==== DATA SUPPLIED ====

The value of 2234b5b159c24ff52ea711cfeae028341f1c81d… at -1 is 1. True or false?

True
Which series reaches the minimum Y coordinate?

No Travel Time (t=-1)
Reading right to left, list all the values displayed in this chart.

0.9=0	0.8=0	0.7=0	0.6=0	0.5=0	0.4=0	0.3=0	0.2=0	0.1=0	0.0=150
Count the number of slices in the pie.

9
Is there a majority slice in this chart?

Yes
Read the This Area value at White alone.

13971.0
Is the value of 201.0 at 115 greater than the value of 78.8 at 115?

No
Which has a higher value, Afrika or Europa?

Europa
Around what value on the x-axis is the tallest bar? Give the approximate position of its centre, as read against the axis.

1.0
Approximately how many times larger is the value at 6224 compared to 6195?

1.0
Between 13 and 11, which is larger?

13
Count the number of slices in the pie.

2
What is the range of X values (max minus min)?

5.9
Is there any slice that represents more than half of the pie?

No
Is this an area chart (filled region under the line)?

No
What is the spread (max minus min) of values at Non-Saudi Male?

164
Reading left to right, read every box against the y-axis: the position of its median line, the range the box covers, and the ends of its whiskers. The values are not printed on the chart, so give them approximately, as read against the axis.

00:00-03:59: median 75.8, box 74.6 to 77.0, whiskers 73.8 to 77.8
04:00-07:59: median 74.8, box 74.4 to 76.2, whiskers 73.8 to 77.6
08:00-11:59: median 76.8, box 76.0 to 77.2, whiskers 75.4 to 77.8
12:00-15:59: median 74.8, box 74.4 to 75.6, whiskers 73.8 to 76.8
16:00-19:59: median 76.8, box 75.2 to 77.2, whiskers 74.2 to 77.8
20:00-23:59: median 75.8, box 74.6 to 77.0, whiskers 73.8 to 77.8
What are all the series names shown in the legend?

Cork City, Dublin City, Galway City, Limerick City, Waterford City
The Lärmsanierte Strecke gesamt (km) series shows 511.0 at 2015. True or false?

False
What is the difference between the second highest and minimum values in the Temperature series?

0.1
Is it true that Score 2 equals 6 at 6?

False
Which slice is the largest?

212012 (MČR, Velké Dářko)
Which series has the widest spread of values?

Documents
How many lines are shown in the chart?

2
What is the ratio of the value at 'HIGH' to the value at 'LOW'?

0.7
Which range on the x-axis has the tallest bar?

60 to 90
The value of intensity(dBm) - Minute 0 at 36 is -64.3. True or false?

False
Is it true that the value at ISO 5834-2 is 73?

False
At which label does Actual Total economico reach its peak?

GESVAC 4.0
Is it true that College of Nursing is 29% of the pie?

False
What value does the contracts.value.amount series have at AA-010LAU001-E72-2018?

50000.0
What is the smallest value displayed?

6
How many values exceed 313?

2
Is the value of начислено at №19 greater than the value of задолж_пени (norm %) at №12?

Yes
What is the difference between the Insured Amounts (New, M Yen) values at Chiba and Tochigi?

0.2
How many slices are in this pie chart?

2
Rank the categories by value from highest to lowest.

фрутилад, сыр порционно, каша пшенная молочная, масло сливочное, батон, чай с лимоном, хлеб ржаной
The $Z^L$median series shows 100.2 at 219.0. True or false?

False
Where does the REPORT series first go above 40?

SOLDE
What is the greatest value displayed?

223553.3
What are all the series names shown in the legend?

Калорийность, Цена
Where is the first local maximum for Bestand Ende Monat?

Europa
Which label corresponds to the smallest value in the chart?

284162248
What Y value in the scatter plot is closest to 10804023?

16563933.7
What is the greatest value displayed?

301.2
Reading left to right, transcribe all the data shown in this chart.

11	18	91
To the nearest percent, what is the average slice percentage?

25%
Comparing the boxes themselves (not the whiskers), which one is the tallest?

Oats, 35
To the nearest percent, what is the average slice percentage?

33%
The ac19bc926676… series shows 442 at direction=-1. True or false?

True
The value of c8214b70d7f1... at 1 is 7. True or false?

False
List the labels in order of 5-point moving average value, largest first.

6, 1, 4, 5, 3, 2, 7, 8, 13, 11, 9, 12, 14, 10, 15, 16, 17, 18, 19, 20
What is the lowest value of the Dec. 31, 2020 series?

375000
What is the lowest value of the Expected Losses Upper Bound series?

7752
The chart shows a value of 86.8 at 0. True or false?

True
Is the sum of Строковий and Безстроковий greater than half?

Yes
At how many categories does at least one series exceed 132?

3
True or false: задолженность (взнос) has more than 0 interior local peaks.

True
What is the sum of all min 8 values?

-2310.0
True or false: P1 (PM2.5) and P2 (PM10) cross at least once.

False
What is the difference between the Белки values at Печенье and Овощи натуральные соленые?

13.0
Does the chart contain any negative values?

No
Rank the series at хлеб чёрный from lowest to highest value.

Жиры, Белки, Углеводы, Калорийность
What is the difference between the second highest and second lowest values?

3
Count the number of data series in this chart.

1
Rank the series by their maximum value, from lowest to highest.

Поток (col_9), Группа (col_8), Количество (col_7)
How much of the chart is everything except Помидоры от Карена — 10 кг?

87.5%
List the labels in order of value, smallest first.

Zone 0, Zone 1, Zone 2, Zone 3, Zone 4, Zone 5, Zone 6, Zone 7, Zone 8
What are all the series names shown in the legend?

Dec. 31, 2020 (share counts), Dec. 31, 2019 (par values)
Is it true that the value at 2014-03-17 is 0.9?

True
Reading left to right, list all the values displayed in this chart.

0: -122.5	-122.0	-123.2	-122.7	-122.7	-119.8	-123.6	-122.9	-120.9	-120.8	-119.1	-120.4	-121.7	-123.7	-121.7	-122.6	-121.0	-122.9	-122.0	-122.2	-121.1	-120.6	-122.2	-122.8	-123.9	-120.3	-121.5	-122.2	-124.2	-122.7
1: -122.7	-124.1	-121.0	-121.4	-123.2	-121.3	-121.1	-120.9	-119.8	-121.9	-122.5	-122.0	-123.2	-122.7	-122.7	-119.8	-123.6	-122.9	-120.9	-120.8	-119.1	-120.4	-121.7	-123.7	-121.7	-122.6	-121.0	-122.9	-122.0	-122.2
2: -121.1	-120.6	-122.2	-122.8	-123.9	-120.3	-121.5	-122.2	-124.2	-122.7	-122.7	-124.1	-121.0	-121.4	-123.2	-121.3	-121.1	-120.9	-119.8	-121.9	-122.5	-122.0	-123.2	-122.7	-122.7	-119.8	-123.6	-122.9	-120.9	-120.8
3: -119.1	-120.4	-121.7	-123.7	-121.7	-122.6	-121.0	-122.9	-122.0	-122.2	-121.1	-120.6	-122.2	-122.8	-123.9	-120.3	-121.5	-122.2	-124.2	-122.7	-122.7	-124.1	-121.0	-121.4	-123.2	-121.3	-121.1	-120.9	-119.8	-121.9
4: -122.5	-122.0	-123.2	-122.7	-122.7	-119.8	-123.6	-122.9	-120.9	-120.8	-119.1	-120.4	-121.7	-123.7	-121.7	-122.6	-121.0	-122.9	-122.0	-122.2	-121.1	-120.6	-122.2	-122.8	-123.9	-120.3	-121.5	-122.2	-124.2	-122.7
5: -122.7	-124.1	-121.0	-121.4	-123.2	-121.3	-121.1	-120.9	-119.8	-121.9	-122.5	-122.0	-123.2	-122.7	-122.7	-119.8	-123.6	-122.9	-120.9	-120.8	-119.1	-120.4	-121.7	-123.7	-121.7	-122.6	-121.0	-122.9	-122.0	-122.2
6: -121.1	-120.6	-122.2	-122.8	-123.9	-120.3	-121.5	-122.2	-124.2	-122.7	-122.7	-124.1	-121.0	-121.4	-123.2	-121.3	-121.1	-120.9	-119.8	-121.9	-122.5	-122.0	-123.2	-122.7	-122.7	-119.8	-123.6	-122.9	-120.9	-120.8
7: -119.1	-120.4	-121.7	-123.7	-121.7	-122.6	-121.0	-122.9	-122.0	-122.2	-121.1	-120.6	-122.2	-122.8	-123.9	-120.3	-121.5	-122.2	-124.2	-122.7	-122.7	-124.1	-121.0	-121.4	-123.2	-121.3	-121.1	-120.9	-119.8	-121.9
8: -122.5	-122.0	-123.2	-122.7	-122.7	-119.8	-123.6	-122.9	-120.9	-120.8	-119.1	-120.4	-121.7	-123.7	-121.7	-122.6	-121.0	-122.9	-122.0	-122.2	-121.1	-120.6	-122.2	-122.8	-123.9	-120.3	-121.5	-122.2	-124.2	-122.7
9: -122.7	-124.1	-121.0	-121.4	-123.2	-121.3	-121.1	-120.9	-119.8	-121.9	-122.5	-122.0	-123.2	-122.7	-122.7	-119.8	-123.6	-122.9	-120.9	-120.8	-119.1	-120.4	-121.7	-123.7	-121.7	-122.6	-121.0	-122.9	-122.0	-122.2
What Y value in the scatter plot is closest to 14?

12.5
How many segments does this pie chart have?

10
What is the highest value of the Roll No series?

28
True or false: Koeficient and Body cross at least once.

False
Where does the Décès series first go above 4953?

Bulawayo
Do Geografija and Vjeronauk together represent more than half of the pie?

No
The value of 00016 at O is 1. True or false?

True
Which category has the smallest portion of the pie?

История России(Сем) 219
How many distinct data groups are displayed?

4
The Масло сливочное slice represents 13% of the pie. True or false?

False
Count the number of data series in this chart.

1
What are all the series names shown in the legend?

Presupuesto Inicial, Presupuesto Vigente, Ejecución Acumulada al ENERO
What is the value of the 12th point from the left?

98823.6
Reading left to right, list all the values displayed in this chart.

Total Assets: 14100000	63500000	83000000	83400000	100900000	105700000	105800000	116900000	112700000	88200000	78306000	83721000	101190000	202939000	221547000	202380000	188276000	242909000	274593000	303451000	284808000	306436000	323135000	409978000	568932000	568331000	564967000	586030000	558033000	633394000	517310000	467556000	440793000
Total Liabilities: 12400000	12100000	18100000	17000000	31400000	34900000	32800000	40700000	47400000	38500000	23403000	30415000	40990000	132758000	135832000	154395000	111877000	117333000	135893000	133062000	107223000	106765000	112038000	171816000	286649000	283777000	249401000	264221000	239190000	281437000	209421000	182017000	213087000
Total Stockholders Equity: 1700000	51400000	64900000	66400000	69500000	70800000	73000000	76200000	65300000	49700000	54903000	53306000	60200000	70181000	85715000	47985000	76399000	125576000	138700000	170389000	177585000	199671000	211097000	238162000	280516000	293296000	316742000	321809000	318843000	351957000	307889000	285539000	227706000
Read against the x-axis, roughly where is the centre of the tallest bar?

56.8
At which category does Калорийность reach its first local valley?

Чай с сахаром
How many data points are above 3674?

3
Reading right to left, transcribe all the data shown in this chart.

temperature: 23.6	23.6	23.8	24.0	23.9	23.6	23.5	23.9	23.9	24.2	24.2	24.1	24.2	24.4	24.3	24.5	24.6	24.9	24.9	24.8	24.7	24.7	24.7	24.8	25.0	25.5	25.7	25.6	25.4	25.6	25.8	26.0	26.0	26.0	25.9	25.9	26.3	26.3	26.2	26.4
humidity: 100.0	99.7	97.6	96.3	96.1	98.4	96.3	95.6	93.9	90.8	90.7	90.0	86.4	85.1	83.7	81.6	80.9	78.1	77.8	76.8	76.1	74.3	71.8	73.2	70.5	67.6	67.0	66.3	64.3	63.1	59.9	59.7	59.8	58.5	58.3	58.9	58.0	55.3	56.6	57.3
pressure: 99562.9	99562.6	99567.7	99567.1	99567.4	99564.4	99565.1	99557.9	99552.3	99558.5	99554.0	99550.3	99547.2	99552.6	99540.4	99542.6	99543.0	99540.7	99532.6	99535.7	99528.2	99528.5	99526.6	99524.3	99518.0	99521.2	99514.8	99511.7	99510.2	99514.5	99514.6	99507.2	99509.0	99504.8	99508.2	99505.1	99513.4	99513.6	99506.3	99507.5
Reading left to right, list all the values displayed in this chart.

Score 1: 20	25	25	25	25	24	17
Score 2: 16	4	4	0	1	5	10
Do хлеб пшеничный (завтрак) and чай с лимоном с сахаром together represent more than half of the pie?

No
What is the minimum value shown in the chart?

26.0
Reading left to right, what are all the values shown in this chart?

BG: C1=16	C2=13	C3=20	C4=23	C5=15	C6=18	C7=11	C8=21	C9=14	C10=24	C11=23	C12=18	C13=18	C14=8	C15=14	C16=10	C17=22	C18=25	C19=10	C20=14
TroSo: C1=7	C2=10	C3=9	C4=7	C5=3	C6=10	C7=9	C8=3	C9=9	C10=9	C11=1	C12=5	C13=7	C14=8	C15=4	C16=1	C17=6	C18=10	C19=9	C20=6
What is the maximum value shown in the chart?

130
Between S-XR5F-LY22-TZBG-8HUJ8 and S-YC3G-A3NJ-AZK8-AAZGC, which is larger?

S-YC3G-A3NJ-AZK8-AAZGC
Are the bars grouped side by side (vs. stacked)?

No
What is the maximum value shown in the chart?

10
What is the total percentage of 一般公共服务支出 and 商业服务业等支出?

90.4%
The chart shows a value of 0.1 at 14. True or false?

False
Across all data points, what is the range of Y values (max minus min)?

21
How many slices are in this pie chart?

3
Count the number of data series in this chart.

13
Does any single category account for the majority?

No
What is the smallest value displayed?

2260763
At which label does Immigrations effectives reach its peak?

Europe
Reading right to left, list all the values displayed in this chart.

====

• _WORK ORDER_
Identify each line above that contains the word "axis", and copy those lines.

• _OUTPUT BELOW_
Around what value on the x-axis is the tallest bar? Give the approximate position of its centre, as read against the axis.
Reading left to right, read every box against the y-axis: the position of its median line, the range the box covers, and the ends of its whiskers. The values are not printed on the chart, so give them approximately, as read against the axis.
Which range on the x-axis has the tallest bar?
Read against the x-axis, roughly where is the centre of the tallest bar?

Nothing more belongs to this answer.